There will be clear differences between how a portfolio manager engages with sustainability issues on an ESG fund than with an income fund. Right now, there is increasing pressure for directors to take into consideration all of their stakeholders, like customers, suppliers and communities – not just their shareholders.” What this reminds us is how important it is to align KPIs and remuneration with the ESG goals of the business.

In many cases, sustainability managers are tasked with implementing and incorporating ESG strategies into other departments across a business. However, Mauro Cozzi, CEO and co-founder of Emitwise, believes that ESG implementation should be driven by functional areas – that such a shift will embed ESG within the business in a way that is reflected in daily activities.

He says: “As an example, a sustainability manager shouldn’t be fighting alone to reduce a facility’s carbon footprint. The facility manager should have a personal target to reduce the facility’s carbon footprint, while finance and procurement support with processes and policies, and the sustainability manager provides appropriate tools; it’s a shared mission.”

ESG corporate governance not limited to the company itself

Antoine Halff, co-founder of satellite data company Kayrros, which is working with the European Space Agency, agrees but points out that responsibility for ESG also lies beyond the borders of the company too.

He says: “Ultimately, it’s not just the company itself, every aspect of it, that’s responsible for ESG implementation; it’s also investors, regulators, NGOs, local communities, academe, civil society, the public at large.

We are entering an age of transparency where companies operate in a glasshouse and everyone is empowered to hold them accountable for their ESG performance. In that sense everyone is sharing the responsibility of ESG implementation.”

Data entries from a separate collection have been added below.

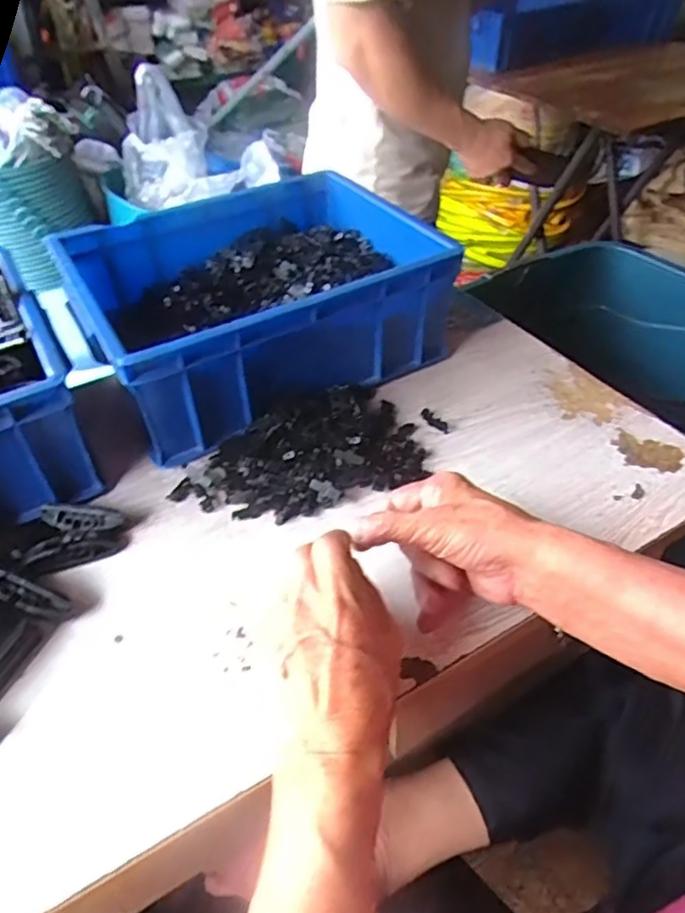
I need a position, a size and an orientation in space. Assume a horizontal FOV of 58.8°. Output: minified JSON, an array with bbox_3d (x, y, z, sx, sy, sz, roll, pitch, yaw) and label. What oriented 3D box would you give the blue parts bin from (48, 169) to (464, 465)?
[{"bbox_3d":[-0.075,-0.163,0.635,0.359,0.127,0.269,-19,47,-17],"label":"blue parts bin"}]

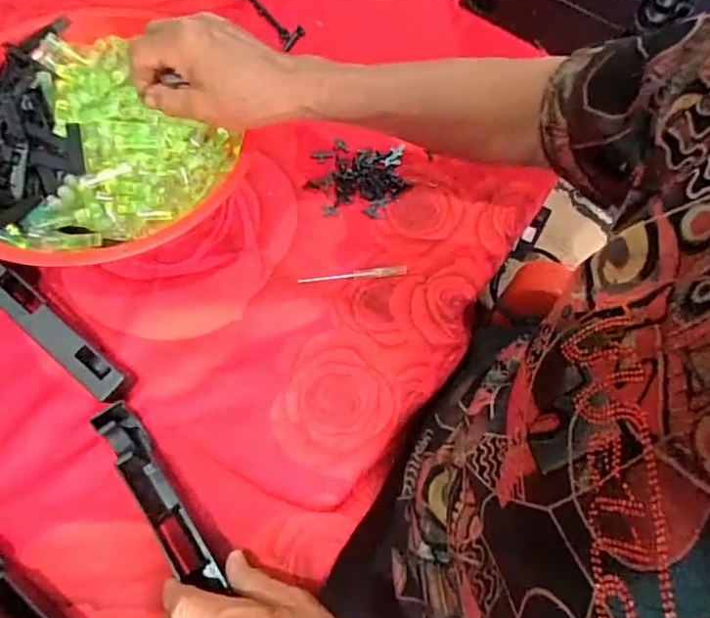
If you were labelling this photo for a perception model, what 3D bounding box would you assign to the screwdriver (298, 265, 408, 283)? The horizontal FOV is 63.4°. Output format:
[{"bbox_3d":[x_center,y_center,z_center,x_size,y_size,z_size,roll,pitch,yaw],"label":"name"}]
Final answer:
[{"bbox_3d":[-0.001,-0.029,0.475,0.089,0.004,0.009,-5,64,-5],"label":"screwdriver"}]

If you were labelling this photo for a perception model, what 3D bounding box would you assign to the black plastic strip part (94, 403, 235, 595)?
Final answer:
[{"bbox_3d":[-0.129,0.122,0.374,0.024,0.028,0.131,-32,72,-16],"label":"black plastic strip part"}]

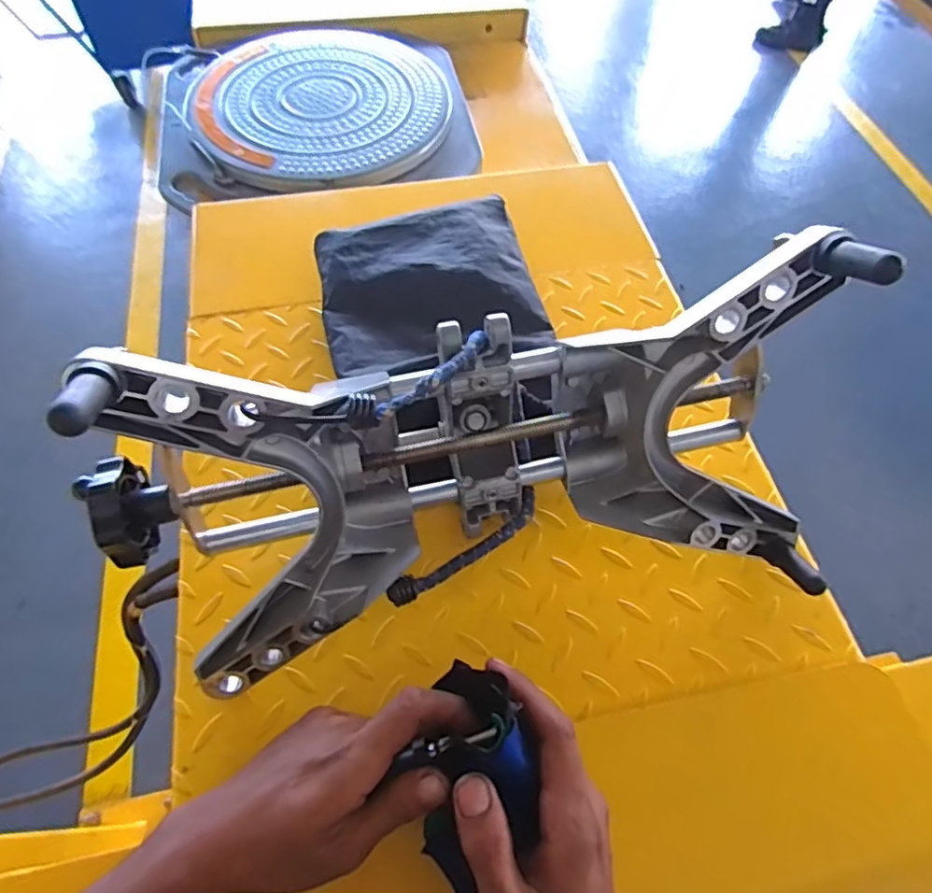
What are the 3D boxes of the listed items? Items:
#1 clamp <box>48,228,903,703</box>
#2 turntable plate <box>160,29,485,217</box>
[{"bbox_3d":[0.008,0.018,0.392,0.466,0.217,0.194,-12,61,-8],"label":"clamp"},{"bbox_3d":[-0.196,-0.456,0.803,0.389,0.036,0.347,-10,61,-8],"label":"turntable plate"}]

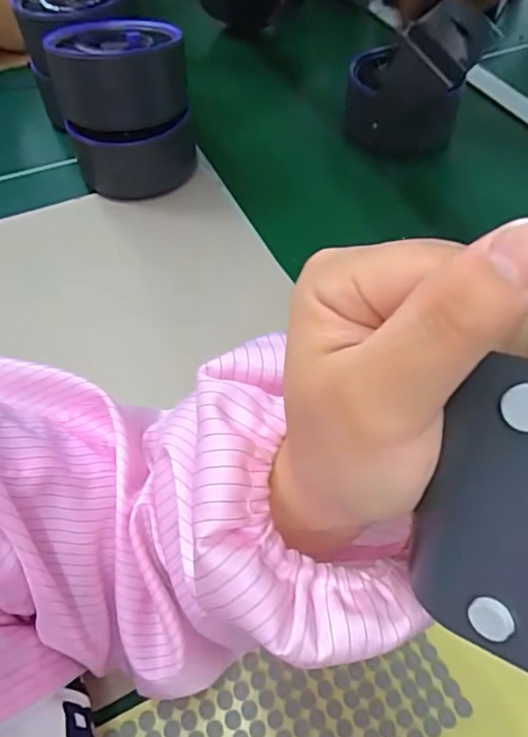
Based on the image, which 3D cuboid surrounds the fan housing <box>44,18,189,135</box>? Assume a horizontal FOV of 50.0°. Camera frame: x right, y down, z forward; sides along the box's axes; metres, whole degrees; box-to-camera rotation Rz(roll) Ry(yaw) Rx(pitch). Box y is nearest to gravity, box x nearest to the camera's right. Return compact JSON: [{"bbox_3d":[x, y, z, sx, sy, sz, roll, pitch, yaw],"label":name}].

That means that companies must pay attention to the changing environment in which they operate and the impact they have outside their boundaries. At the very least, according to Hanno Ronte, partner, Monitor Deloitte UK, it means that “different industries are going to have to work together to agree new sets of responsibilities, measurements and reporting stands, and a clearer definition of the role of ESG in business.”

Connection on ESG is key

Given the wide range of issues, topics, expertise required to be successful in implementing ESG strategies, it’s important to think about the ownership of problems and accountability for their solutions.

Connections have got to be made across silos and communication between departments must be clear. It’s critical that teams understand their responsibilities and are accountable for them both internally and externally. For an organisation to achieve its goals and ESG corporate governance to be effective there must be connection across the business.

For decades, organisations have allocated funds to change management – now they need to implement strategic change with purpose, and at the heart of successful implementation is a top-down overarching ESG strategy that drives every element of the business towards the same goals.

At its best, ESG is an ambitious, long-term process of self-transformation that calls for robust multi-stage planning cutting across the entire organisation. Effective ESG implementation is about understanding where you are, where you want to be, how long you’ve got to get there, and who is responsible for the journey and the goal. To be successful, as Halff puts it, “You must know where the road goes and where it starts.”